Records from a data collection:
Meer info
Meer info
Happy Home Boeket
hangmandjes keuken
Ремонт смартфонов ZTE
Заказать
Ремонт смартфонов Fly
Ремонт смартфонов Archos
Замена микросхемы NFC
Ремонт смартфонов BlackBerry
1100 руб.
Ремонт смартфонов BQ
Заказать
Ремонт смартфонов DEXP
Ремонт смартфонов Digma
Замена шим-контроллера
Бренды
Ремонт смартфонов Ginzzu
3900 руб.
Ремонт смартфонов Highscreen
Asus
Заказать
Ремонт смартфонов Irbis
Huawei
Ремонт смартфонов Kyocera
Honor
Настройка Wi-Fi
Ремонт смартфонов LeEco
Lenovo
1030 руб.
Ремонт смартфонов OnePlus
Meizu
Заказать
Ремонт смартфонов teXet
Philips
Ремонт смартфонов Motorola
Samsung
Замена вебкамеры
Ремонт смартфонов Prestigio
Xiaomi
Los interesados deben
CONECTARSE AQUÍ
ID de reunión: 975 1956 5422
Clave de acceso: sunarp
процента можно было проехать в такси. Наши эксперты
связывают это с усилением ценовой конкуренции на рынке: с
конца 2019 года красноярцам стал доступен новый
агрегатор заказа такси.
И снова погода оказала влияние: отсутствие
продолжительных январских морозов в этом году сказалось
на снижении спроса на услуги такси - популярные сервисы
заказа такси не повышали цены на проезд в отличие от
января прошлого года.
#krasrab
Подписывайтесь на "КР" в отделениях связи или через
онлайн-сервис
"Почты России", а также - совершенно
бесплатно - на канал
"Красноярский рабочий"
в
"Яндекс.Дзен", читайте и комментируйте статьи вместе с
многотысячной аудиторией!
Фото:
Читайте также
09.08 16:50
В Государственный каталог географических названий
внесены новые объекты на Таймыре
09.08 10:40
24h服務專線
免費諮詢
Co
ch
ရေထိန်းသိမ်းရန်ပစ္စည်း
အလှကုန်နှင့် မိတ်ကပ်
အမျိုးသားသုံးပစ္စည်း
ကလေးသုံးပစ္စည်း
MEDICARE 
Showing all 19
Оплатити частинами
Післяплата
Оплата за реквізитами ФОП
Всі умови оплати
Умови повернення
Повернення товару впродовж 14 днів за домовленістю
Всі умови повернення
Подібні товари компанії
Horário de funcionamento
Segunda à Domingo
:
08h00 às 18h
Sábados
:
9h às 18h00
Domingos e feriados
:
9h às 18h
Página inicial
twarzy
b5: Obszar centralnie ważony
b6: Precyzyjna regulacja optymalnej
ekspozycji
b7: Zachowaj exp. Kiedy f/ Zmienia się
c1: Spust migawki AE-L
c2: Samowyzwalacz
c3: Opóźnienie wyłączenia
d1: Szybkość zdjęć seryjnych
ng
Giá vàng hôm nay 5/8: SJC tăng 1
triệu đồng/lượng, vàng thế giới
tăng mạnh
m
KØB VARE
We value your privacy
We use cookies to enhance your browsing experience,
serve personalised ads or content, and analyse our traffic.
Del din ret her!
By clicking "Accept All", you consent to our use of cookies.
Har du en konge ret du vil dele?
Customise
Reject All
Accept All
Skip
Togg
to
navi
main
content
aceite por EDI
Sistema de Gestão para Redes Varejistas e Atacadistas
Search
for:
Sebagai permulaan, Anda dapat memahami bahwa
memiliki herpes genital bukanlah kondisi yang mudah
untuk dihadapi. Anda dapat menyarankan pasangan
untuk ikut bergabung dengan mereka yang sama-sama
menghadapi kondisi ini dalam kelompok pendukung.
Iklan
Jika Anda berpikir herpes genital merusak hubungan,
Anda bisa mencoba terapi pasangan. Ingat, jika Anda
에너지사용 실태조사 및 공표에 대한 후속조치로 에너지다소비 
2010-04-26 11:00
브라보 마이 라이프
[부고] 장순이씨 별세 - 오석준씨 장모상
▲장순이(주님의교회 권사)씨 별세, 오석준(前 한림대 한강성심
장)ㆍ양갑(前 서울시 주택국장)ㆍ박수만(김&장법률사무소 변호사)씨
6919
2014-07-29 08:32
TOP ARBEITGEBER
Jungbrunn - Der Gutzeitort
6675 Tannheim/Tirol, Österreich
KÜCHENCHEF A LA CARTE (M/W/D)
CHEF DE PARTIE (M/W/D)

## WHAT YOU NEED TO DO
Repeat the records. Match them exactly.

## TASK RESULT
Meer info
Meer info
Happy Home Boeket
hangmandjes keuken
Ремонт смартфонов ZTE
Заказать
Ремонт смартфонов Fly
Ремонт смартфонов Archos
Замена микросхемы NFC
Ремонт смартфонов BlackBerry
1100 руб.
Ремонт смартфонов BQ
Заказать
Ремонт смартфонов DEXP
Ремонт смартфонов Digma
Замена шим-контроллера
Бренды
Ремонт смартфонов Ginzzu
3900 руб.
Ремонт смартфонов Highscreen
Asus
Заказать
Ремонт смартфонов Irbis
Huawei
Ремонт смартфонов Kyocera
Honor
Настройка Wi-Fi
Ремонт смартфонов LeEco
Lenovo
1030 руб.
Ремонт смартфонов OnePlus
Meizu
Заказать
Ремонт смартфонов teXet
Philips
Ремонт смартфонов Motorola
Samsung
Замена вебкамеры
Ремонт смартфонов Prestigio
Xiaomi
Los interesados deben
CONECTARSE AQUÍ
ID de reunión: 975 1956 5422
Clave de acceso: sunarp
процента можно было проехать в такси. Наши эксперты
связывают это с усилением ценовой конкуренции на рынке: с
конца 2019 года красноярцам стал доступен новый
агрегатор заказа такси.
И снова погода оказала влияние: отсутствие
продолжительных январских морозов в этом году сказалось
на снижении спроса на услуги такси - популярные сервисы
заказа такси не повышали цены на проезд в отличие от
января прошлого года.
#krasrab
Подписывайтесь на "КР" в отделениях связи или через
онлайн-сервис
"Почты России", а также - совершенно
бесплатно - на канал
"Красноярский рабочий"
в
"Яндекс.Дзен", читайте и комментируйте статьи вместе с
многотысячной аудиторией!
Фото:
Читайте также
09.08 16:50
В Государственный каталог географических названий
внесены новые объекты на Таймыре
09.08 10:40
24h服務專線
免費諮詢
Co
ch
ရေထိန်းသိမ်းရန်ပစ္စည်း
အလှကုန်နှင့် မိတ်ကပ်
အမျိုးသားသုံးပစ္စည်း
ကလေးသုံးပစ္စည်း
MEDICARE 
Showing all 19
Оплатити частинами
Післяплата
Оплата за реквізитами ФОП
Всі умови оплати
Умови повернення
Повернення товару впродовж 14 днів за домовленістю
Всі умови повернення
Подібні товари компанії
Horário de funcionamento
Segunda à Domingo
:
08h00 às 18h
Sábados
:
9h às 18h00
Domingos e feriados
:
9h às 18h
Página inicial
twarzy
b5: Obszar centralnie ważony
b6: Precyzyjna regulacja optymalnej
ekspozycji
b7: Zachowaj exp. Kiedy f/ Zmienia się
c1: Spust migawki AE-L
c2: Samowyzwalacz
c3: Opóźnienie wyłączenia
d1: Szybkość zdjęć seryjnych
ng
Giá vàng hôm nay 5/8: SJC tăng 1
triệu đồng/lượng, vàng thế giới
tăng mạnh
m
KØB VARE
We value your privacy
We use cookies to enhance your browsing experience,
serve personalised ads or content, and analyse our traffic.
Del din ret her!
By clicking "Accept All", you consent to our use of cookies.
Har du en konge ret du vil dele?
Customise
Reject All
Accept All
Skip
Togg
to
navi
main
content
aceite por EDI
Sistema de Gestão para Redes Varejistas e Atacadistas
Search
for:
Sebagai permulaan, Anda dapat memahami bahwa
memiliki herpes genital bukanlah kondisi yang mudah
untuk dihadapi. Anda dapat menyarankan pasangan
untuk ikut bergabung dengan mereka yang sama-sama
menghadapi kondisi ini dalam kelompok pendukung.
Iklan
Jika Anda berpikir herpes genital merusak hubungan,
Anda bisa mencoba terapi pasangan. Ingat, jika Anda
에너지사용 실태조사 및 공표에 대한 후속조치로 에너지다소비 
2010-04-26 11:00
브라보 마이 라이프
[부고] 장순이씨 별세 - 오석준씨 장모상
▲장순이(주님의교회 권사)씨 별세, 오석준(前 한림대 한강성심
장)ㆍ양갑(前 서울시 주택국장)ㆍ박수만(김&장법률사무소 변호사)씨
6919
2014-07-29 08:32
TOP ARBEITGEBER
Jungbrunn - Der Gutzeitort
6675 Tannheim/Tirol, Österreich
KÜCHENCHEF A LA CARTE (M/W/D)
CHEF DE PARTIE (M/W/D)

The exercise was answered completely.